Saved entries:
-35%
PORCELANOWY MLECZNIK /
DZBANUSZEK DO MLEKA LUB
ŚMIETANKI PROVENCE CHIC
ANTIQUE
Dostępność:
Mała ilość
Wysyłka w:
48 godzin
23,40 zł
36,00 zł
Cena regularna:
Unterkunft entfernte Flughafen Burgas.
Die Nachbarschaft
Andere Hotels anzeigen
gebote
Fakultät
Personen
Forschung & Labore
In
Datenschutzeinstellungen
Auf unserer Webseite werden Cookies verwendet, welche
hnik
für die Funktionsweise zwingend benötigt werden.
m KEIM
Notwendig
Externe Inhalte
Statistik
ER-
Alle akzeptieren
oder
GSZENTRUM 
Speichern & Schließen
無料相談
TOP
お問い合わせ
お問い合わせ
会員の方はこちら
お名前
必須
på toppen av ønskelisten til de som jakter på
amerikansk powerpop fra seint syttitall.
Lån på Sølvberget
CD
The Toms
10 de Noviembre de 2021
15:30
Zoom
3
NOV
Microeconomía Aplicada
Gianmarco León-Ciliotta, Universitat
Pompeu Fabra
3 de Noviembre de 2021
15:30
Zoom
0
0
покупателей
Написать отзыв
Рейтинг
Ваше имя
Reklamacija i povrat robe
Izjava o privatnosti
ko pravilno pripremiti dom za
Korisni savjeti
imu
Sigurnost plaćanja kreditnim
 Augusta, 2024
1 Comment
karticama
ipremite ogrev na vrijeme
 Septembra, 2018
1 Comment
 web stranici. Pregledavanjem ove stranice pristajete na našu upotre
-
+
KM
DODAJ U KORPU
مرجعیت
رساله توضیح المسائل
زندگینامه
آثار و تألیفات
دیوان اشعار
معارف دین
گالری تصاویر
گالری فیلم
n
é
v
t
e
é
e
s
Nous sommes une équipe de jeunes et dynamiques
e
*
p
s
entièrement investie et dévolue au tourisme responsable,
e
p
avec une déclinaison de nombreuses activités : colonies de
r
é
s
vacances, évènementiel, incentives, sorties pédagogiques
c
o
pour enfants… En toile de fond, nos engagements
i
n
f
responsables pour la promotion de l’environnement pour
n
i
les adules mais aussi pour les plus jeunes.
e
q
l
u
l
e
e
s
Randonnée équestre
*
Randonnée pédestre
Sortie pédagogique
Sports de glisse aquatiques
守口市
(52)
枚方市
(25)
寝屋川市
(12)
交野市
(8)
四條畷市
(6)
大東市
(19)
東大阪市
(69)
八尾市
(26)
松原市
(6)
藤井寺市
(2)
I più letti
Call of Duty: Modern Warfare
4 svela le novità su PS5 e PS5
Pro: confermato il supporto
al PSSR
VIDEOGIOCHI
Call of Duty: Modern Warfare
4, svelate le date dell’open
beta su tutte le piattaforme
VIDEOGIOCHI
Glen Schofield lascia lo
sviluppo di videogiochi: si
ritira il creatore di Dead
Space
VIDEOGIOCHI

*Problem to solve*.
Copy out every one of the entries above word for word, keeping each line as it appears.

*Solution to the exercise*.
-35%
PORCELANOWY MLECZNIK /
DZBANUSZEK DO MLEKA LUB
ŚMIETANKI PROVENCE CHIC
ANTIQUE
Dostępność:
Mała ilość
Wysyłka w:
48 godzin
23,40 zł
36,00 zł
Cena regularna:
Unterkunft entfernte Flughafen Burgas.
Die Nachbarschaft
Andere Hotels anzeigen
gebote
Fakultät
Personen
Forschung & Labore
In
Datenschutzeinstellungen
Auf unserer Webseite werden Cookies verwendet, welche
hnik
für die Funktionsweise zwingend benötigt werden.
m KEIM
Notwendig
Externe Inhalte
Statistik
ER-
Alle akzeptieren
oder
GSZENTRUM 
Speichern & Schließen
無料相談
TOP
お問い合わせ
お問い合わせ
会員の方はこちら
お名前
必須
på toppen av ønskelisten til de som jakter på
amerikansk powerpop fra seint syttitall.
Lån på Sølvberget
CD
The Toms
10 de Noviembre de 2021
15:30
Zoom
3
NOV
Microeconomía Aplicada
Gianmarco León-Ciliotta, Universitat
Pompeu Fabra
3 de Noviembre de 2021
15:30
Zoom
0
0
покупателей
Написать отзыв
Рейтинг
Ваше имя
Reklamacija i povrat robe
Izjava o privatnosti
ko pravilno pripremiti dom za
Korisni savjeti
imu
Sigurnost plaćanja kreditnim
 Augusta, 2024
1 Comment
karticama
ipremite ogrev na vrijeme
 Septembra, 2018
1 Comment
 web stranici. Pregledavanjem ove stranice pristajete na našu upotre
-
+
KM
DODAJ U KORPU
مرجعیت
رساله توضیح المسائل
زندگینامه
آثار و تألیفات
دیوان اشعار
معارف دین
گالری تصاویر
گالری فیلم
n
é
v
t
e
é
e
s
Nous sommes une équipe de jeunes et dynamiques
e
*
p
s
entièrement investie et dévolue au tourisme responsable,
e
p
avec une déclinaison de nombreuses activités : colonies de
r
é
s
vacances, évènementiel, incentives, sorties pédagogiques
c
o
pour enfants… En toile de fond, nos engagements
i
n
f
responsables pour la promotion de l’environnement pour
n
i
les adules mais aussi pour les plus jeunes.
e
q
l
u
l
e
e
s
Randonnée équestre
*
Randonnée pédestre
Sortie pédagogique
Sports de glisse aquatiques
守口市
(52)
枚方市
(25)
寝屋川市
(12)
交野市
(8)
四條畷市
(6)
大東市
(19)
東大阪市
(69)
八尾市
(26)
松原市
(6)
藤井寺市
(2)
I più letti
Call of Duty: Modern Warfare
4 svela le novità su PS5 e PS5
Pro: confermato il supporto
al PSSR
VIDEOGIOCHI
Call of Duty: Modern Warfare
4, svelate le date dell’open
beta su tutte le piattaforme
VIDEOGIOCHI
Glen Schofield lascia lo
sviluppo di videogiochi: si
ritira il creatore di Dead
Space
VIDEOGIOCHI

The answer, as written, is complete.